Temat: co sądzisz o cenzurze w sieci?
Marek Bronisław Hubert:
Małgorzata G.:
A przecież dyskutować można o wszystkim, byle bez chamstwa i agresji.
Co byś powiedziała na to gdybym miał ochotę być chamski i agreysywny na swojej prywatnej stronie internetowej? Gdybym miał ochotę tam trolować?
Kto mi zabroni?? ::::::D
Właśnie kultura osobista i poziom wypowiedzi nie zależy od tego że ktoś czegoś zabrania, tylko człowiek sam tworzy swój obraz w sieci. Sam powinien wiedzieć gdzie są granice których nie należy przekraczać.
Jeśli chcesz aby ludzie traktowali Ciebie jak prostaka i chama to na swojej stronie możesz sobie użyć do woli :o)))

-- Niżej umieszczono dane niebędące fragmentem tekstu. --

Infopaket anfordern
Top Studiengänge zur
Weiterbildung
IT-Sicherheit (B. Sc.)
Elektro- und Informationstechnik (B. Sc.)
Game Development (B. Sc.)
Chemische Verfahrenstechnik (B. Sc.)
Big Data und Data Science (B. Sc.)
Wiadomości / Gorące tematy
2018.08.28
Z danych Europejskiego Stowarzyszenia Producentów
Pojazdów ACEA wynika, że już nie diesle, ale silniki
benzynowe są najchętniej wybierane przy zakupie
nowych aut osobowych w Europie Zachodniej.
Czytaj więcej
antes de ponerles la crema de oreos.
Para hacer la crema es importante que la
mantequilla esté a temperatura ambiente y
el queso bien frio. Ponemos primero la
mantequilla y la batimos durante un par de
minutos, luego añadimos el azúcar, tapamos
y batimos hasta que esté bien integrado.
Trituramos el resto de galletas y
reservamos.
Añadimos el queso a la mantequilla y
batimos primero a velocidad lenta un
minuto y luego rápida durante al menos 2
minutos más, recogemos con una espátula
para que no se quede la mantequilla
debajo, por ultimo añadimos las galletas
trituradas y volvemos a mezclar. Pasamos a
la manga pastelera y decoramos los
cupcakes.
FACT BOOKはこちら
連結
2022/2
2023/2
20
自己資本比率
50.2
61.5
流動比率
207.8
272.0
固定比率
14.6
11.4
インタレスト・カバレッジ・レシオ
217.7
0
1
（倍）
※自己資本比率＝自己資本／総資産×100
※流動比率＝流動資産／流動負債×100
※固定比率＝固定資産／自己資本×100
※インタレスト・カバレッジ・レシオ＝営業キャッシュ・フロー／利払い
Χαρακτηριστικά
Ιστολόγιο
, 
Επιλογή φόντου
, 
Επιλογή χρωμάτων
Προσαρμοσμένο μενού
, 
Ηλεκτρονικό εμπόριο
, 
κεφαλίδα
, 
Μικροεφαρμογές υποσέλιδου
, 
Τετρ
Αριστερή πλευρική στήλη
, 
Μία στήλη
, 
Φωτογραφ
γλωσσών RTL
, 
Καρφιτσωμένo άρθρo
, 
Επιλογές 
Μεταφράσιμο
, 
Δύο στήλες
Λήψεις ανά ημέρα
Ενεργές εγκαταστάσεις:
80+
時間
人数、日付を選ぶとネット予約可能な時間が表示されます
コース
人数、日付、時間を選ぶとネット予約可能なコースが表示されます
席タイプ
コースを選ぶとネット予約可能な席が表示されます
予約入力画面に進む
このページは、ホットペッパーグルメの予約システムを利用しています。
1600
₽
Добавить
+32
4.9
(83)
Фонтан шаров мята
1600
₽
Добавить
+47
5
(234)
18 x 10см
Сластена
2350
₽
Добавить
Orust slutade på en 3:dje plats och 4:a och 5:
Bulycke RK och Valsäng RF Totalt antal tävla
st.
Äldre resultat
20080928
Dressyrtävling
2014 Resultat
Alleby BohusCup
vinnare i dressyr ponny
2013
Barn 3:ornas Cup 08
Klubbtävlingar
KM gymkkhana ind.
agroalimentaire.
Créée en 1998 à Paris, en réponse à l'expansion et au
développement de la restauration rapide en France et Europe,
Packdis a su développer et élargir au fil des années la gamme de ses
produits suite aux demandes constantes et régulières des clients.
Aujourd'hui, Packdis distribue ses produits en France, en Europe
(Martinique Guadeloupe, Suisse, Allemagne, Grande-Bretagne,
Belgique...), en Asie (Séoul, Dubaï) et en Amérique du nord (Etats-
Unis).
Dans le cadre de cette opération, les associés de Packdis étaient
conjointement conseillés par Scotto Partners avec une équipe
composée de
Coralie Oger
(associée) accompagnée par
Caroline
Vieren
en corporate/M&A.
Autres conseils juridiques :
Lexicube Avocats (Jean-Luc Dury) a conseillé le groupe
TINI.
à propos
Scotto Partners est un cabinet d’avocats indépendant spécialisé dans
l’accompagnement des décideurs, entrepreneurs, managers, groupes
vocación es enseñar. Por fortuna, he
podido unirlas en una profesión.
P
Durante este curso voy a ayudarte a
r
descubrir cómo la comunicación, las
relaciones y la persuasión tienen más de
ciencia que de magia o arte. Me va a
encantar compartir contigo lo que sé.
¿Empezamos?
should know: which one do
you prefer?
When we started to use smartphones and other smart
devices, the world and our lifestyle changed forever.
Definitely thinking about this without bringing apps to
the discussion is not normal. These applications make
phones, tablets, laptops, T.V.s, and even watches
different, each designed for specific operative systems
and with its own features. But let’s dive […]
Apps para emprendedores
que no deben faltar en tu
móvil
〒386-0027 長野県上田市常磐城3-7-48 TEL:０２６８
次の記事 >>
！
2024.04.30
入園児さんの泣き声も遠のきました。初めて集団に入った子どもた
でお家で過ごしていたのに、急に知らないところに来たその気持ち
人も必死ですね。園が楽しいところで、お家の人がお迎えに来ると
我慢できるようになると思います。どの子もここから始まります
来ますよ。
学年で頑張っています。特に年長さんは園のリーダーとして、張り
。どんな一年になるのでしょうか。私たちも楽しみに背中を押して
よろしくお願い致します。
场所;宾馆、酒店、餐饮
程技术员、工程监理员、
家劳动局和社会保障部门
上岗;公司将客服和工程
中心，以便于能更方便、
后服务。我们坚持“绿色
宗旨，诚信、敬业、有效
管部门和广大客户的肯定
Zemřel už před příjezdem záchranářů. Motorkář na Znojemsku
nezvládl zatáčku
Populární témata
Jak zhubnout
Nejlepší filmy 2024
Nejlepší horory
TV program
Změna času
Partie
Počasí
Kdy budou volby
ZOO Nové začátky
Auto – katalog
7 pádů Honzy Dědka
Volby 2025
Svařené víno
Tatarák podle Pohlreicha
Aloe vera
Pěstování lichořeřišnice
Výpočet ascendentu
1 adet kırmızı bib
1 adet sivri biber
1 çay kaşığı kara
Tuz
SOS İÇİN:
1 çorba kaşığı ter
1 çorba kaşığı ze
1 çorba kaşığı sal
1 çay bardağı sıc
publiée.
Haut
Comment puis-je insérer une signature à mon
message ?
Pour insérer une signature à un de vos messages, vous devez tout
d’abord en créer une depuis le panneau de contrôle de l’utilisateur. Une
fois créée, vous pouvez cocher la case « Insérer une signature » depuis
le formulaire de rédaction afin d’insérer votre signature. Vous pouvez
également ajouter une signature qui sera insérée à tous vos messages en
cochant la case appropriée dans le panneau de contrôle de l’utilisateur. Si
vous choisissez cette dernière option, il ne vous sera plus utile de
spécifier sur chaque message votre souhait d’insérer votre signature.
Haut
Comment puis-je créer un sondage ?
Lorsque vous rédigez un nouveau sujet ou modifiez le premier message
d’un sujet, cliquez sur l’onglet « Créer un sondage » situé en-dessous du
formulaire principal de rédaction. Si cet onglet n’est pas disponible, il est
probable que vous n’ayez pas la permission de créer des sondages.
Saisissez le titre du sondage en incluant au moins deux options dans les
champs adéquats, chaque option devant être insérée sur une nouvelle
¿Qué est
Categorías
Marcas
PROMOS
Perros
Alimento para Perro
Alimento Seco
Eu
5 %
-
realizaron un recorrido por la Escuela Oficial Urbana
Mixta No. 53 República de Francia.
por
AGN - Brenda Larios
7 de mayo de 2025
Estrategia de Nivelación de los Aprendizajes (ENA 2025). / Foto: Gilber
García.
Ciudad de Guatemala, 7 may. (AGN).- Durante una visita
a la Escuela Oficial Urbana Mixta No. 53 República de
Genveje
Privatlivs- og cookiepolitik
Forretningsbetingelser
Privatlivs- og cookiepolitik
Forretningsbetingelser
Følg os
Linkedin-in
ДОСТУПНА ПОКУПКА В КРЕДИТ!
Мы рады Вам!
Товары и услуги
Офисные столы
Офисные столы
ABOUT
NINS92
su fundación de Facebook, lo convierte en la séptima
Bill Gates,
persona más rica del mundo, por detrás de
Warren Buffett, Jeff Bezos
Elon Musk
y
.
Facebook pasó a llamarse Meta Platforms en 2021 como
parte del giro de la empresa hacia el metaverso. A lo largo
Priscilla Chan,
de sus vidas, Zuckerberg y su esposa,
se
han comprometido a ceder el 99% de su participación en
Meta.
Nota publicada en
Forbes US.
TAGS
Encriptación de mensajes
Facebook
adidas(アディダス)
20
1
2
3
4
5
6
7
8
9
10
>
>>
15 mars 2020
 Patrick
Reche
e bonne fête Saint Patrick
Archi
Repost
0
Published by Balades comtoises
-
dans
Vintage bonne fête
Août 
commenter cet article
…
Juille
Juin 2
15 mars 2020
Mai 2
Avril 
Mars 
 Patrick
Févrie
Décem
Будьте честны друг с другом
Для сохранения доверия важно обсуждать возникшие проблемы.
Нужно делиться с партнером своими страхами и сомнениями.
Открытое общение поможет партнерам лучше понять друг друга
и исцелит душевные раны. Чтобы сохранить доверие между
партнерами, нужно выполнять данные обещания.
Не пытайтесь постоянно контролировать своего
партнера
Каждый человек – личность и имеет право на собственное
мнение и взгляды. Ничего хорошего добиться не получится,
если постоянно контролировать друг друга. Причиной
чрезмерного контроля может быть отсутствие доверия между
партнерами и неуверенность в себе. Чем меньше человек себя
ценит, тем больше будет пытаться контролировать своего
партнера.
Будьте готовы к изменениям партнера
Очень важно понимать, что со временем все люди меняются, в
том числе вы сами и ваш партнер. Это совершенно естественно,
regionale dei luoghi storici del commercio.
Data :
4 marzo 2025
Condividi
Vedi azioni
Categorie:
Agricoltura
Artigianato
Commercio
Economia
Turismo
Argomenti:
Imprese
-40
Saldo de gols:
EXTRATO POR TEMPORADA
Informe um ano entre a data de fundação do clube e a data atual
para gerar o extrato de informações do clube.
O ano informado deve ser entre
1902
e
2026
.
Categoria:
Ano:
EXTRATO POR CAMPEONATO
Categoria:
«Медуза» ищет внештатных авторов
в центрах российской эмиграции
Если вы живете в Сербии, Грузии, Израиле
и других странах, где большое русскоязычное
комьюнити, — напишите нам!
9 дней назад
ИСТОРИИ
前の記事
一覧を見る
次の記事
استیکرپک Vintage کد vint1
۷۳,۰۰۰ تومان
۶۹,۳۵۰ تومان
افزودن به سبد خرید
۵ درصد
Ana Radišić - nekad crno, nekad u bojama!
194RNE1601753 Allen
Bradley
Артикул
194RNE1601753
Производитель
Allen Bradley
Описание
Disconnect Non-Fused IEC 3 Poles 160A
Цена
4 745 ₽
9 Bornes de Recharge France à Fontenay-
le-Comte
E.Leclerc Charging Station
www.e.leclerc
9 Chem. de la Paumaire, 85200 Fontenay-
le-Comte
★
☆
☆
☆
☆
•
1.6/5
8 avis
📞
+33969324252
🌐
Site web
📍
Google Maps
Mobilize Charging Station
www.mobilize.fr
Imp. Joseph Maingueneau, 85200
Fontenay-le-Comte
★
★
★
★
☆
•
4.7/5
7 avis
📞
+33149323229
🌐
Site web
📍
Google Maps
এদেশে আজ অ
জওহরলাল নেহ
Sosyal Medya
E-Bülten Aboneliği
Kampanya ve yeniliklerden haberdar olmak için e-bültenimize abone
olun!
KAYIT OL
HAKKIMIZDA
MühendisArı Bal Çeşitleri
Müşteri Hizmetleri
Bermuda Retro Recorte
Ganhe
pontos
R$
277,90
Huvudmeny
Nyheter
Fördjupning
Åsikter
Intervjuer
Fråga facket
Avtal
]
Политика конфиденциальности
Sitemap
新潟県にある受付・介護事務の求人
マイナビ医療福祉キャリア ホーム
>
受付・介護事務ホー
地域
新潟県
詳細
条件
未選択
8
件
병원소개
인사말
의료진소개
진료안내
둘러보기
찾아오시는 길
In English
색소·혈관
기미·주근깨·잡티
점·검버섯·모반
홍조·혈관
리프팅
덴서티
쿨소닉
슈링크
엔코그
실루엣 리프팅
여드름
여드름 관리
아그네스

Najwyżej osoby będące na wyższym poziomie kultury po prostu tam nie zajrzą.
Natomiast w przestrzeni publicznej powinniśmy dbać również o odczucia innych ludzi.
Mi na przykład przeszkadza gdy ulicą idzie dwóch gości i używa wulgaryzmów jako przecinków. Albo jeśli agresywnie zaczną mnie zaczepiać. Społeczeństwo nam niestety chamieje.
Niektórzy muszą użyć agresji i chamskich odzywek, aby podbudować swoje ego że niby tacy są cool.
Tak naprawdę wystawiają sobie cenzurkę :o) Sobie. Nie innym :o)
I świetnie to widać na GL, można ciekawe badania socjologiczne przeprowadzić :o) Ile też ludzie mają kompleksów :o) Dlatego tu, ukryci za krzakiem są odważni, ale w cztery oczy to przerażone trusie :o)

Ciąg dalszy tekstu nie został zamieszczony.